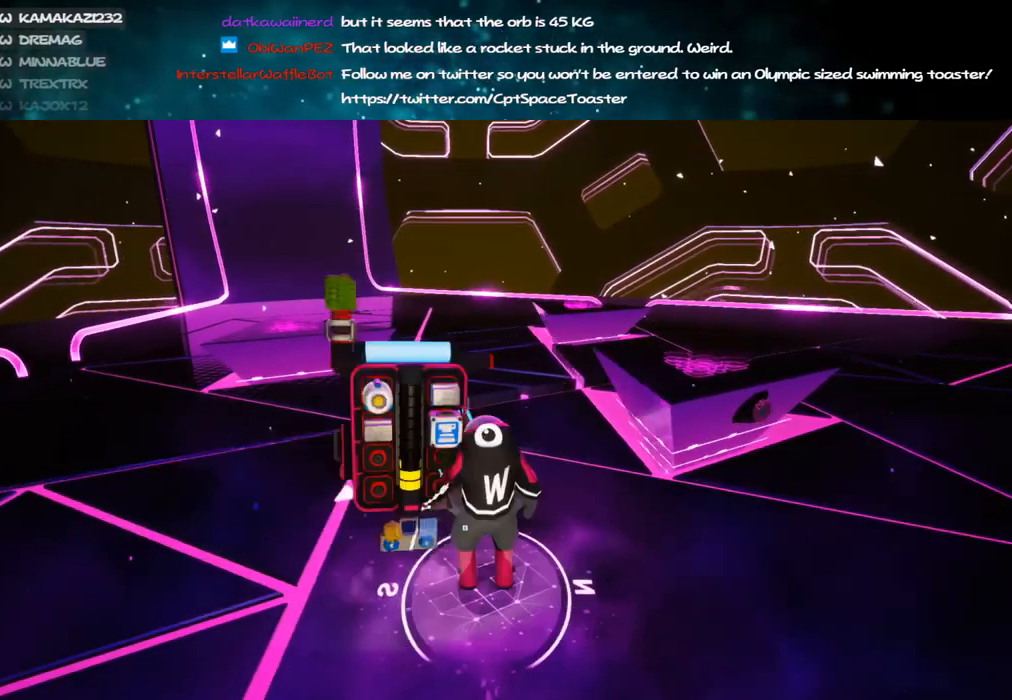
{"keys": [], "mouse": [], "events": [[16, "q", "up"]]}
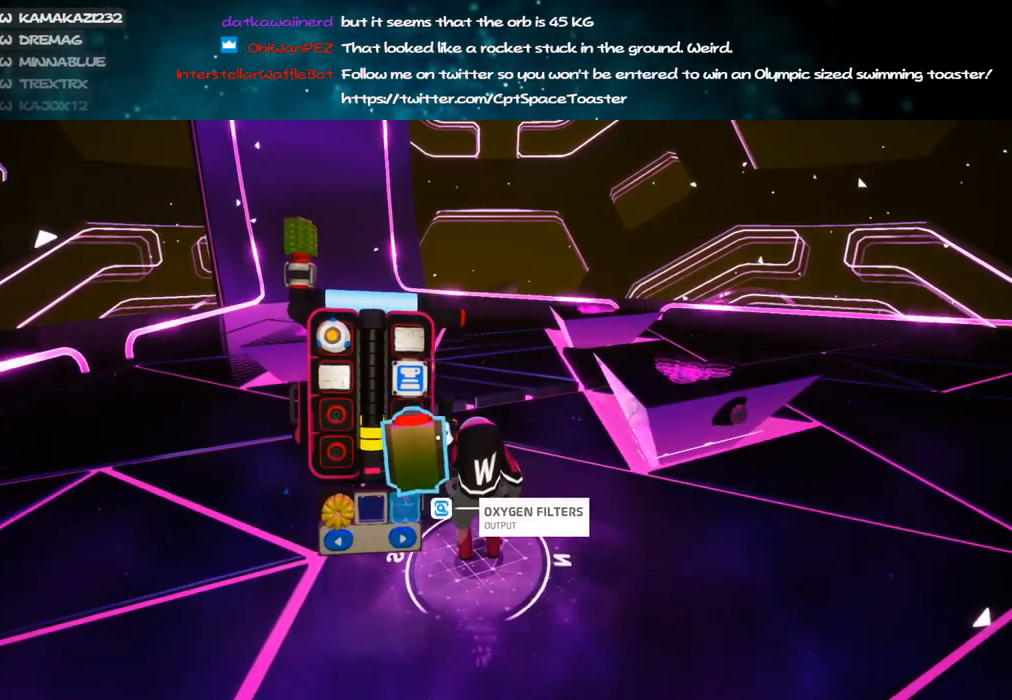
{"keys": [], "mouse": ["left"], "events": [[483, "mouse_left", "down"]]}
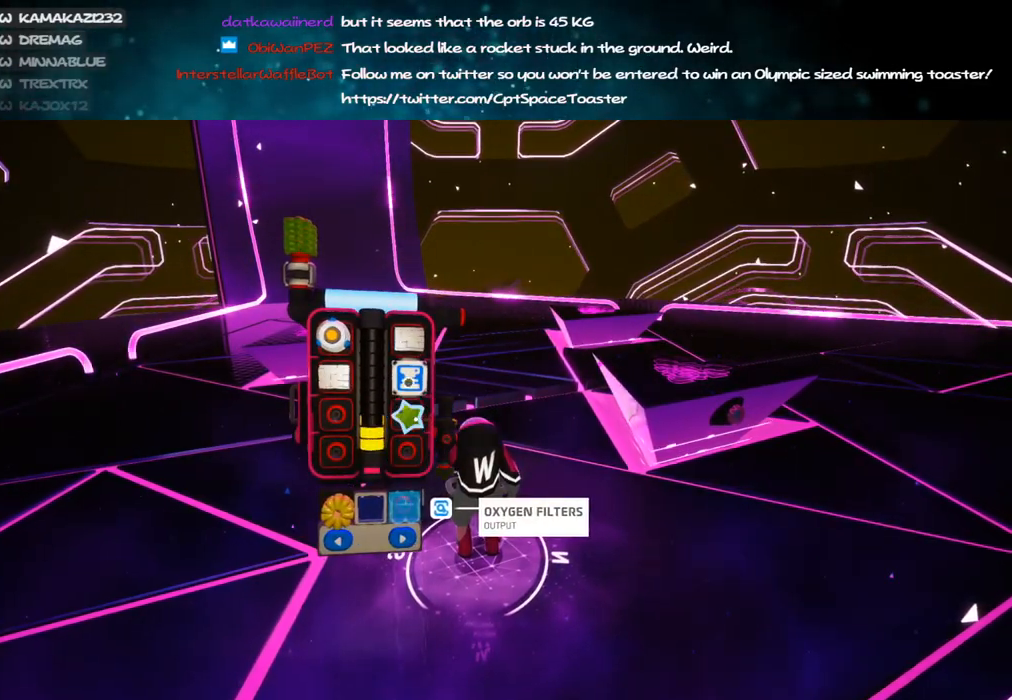
{"keys": [], "mouse": [], "events": [[66, "mouse_left", "up"], [300, "mouse_left", "down"], [366, "mouse_left", "up"], [433, "d", "down"], [483, "d", "up"]]}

====

Leave the images aside and retype each line of the listing above exactly.

__RESPONSE FOR THIS EXERCISE__
{"keys": [], "mouse": [], "events": [[16, "q", "up"]]}
{"keys": [], "mouse": ["left"], "events": [[483, "mouse_left", "down"]]}
{"keys": [], "mouse": [], "events": [[66, "mouse_left", "up"], [300, "mouse_left", "down"], [366, "mouse_left", "up"], [433, "d", "down"], [483, "d", "up"]]}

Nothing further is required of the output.